The Graduates in Women’s, Gender, and Sexuality Studies are pleased to invite you to the Feminist Perspectives on Body, Disability, and Health hybrid conference in the Pasquerilla Spiritual Center on Tuesday, March 4th and Wednesday, March 5th. All are welcome and attendance is free. Please register in advance here to attend. Zoom links for online attendees will be sent closer to the event. You can find the conference schedule here.
Our current moment serves as an exigence for this conference theme, in a cultural atmosphere of pandemic(s), coerced medical assistance in dying, insufficient and dwindling access to social security and health insurance, the devaluing and abandonment of disabled lives, historical legacy of eugenics, ongoing threats to bodily autonomy, and increasing pressures of neoliberalism. Our conference theme considers whose bodies, abilities, and health are granted protection or treated as fungible. We bring together scholars from a variety of disciplines who are eager to explore the intersections of embodiment and corporeality; health, illness, and wellness; and broad perspectives and frameworks on disability within feminist, queer, and trans studies
We look forward to hosting such an exciting group of scholars and are eager to learn more about their contributions! We hope you will join us online or in-person for one or both days of the conference!
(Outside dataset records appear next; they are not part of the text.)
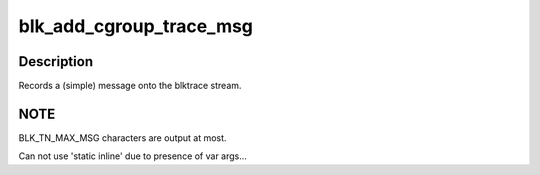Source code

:.. -*- coding: utf-8; mode: rst -*-
.. src-file: include/linux/blktrace_api.h

.. _`blk_add_cgroup_trace_msg`:

blk_add_cgroup_trace_msg
========================

.. c:function::  blk_add_cgroup_trace_msg( q,  cg,  fmt,  ...)

    Add a (simple) message to the blktrace stream

    :param  q:
        queue the io is for

    :param  cg:
        *undescribed*

    :param  fmt:
        format to print message in
        args...      Variable argument list for format

    :param ... :
        variable arguments

.. _`blk_add_cgroup_trace_msg.description`:

Description
-----------

Records a (simple) message onto the blktrace stream.

.. _`blk_add_cgroup_trace_msg.note`:

NOTE
----

BLK_TN_MAX_MSG characters are output at most.

Can not use 'static inline' due to presence of var args...

.. This file was automatic generated / don't edit.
Thanks to all who joined us for our FemTechLab launch on Friday, January 24! We had a robust interdisciplinary attendance and a really grounding, exciting discussion about next steps and directions. Currently, we will meet every other week, with our next official meeting scheduled for Friday, February 7, from 11:30am–12:30pm. If you are an interested undergraduate or graduate student and would like to join us, please email Andrea Miller at andreamiller@psu.edu, and I will add you to our mailing list.
Welcome to the Feminist Technocultures Lab at Penn State. Housed within the Donald P. Bellisario College of Communications and College of the Liberal Arts, FemTechLab focuses on the critical study of technologies, science, and culture drawing from feminist, queer, and trans scholarly, creative, and applied frameworks. We are committed to collaborative, participant-driven thought and activities as well as creating a generous and welcoming space for undergraduate and graduate student participants.